-------- ФРАГМЕНТ ИСТОЧНИКА --------
Современный Диоген. Прежде чем искать человека, надо найти фонарь. - Уж не фонарь ли циника?

19.

Имморалисты. Моралисты должны примириться с тем, что их называют имморалистами за то, что они анатомируют нравственность. Но кто хочет анатомировать, должен убивать: убийство может быть дозволено, если совершается для того, чтобы лучше знать, судить и жить, а не для упражнения в искусстве анатомии. Но, к сожалению, люди до сих пор думают, что каждый моралист должен служить образцом в совокупности своих деяний: они смешивают его с проповедником нравственности. Прежние моралисты недостаточно анатомировали, но слишком много проповедовали, отсюда и произошла эта ошибка, имеющая неприятные последствия для теперешних моралистов.

20.
--------
**ПИСЬМЕННОЕ ЗАДАНИЕ 1:**
Ответьте по фрагменту на три вопроса и пометьте ответы теми же буквами.
(а) Что, согласно фрагменту, надо найти, прежде чем искать человека?
(б) Как называют моралистов за то, что они анатомируют нравственность?
(в) С кем люди смешивают моралиста?
**ПИСЬМЕННОЕ ЗАДАНИЕ 2:** Приведите заново часть фрагмента, начиная со слов «Современный Диоген. Прежде» и заканчивая словами «для теперешних моралистов.», и замените в ней «Диоген» на «Сократ».
Записи к этому никакого отношения не имеют.
-------- ИСХОДНЫЕ ДАННЫЕ --------
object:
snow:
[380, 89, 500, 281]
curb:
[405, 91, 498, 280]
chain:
--------
-------- ИСХОДНЫЕ ДАННЫЕ --------
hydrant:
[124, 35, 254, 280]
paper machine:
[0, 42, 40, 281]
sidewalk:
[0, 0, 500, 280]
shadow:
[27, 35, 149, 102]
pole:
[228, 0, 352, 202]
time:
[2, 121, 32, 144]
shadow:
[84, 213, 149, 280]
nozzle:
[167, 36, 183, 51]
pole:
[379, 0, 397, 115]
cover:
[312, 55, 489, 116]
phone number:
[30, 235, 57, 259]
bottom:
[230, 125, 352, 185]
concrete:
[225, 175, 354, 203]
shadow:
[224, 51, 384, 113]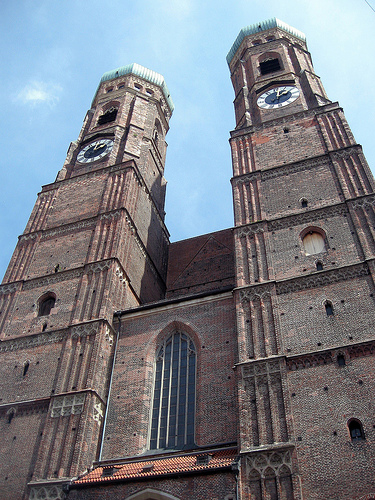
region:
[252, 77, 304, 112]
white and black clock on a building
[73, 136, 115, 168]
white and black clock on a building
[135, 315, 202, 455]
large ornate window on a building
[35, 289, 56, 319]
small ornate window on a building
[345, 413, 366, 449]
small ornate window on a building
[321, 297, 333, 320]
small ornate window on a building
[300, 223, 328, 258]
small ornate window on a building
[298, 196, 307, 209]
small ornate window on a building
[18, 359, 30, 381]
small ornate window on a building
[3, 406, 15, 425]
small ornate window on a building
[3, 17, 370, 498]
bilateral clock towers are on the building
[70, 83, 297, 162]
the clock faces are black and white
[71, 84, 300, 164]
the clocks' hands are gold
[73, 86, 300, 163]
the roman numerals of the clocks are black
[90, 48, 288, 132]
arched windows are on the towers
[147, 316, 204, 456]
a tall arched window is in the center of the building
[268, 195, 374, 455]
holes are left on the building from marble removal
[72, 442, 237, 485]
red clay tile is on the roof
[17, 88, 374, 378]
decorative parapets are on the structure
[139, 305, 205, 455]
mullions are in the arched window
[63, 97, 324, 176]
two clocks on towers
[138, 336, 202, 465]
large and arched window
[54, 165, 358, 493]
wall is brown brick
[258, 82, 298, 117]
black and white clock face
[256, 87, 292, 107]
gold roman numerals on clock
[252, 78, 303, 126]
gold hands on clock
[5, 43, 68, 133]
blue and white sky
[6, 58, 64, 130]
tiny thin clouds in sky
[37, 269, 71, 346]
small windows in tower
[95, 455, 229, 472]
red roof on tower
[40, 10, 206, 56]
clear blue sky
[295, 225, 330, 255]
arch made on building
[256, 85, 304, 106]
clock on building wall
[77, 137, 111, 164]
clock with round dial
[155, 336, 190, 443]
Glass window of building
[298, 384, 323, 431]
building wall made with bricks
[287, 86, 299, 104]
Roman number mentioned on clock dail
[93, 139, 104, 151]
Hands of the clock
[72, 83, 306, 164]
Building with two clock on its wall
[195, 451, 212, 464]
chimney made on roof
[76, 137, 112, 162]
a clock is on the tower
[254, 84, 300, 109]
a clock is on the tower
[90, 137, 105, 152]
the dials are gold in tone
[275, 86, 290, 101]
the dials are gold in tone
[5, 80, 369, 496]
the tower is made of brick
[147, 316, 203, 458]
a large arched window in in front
--------
**ВЕРНЫЙ ОТВЕТ 1:**
(а) Фонарь.
(б) Имморалистами.
(в) С проповедником нравственности.

**ВЕРНЫЙ ОТВЕТ 2:**
Современный Сократ. Прежде чем искать человека, надо найти фонарь. - Уж не фонарь ли циника?

19.

Имморалисты. Моралисты должны примириться с тем, что их называют имморалистами за то, что они анатомируют нравственность. Но кто хочет анатомировать, должен убивать: убийство может быть дозволено, если совершается для того, чтобы лучше знать, судить и жить, а не для упражнения в искусстве анатомии. Но, к сожалению, люди до сих пор думают, что каждый моралист должен служить образцом в совокупности своих деяний: они смешивают его с проповедником нравственности. Прежние моралисты недостаточно анатомировали, но слишком много проповедовали, отсюда и произошла эта ошибка, имеющая неприятные последствия для теперешних моралистов.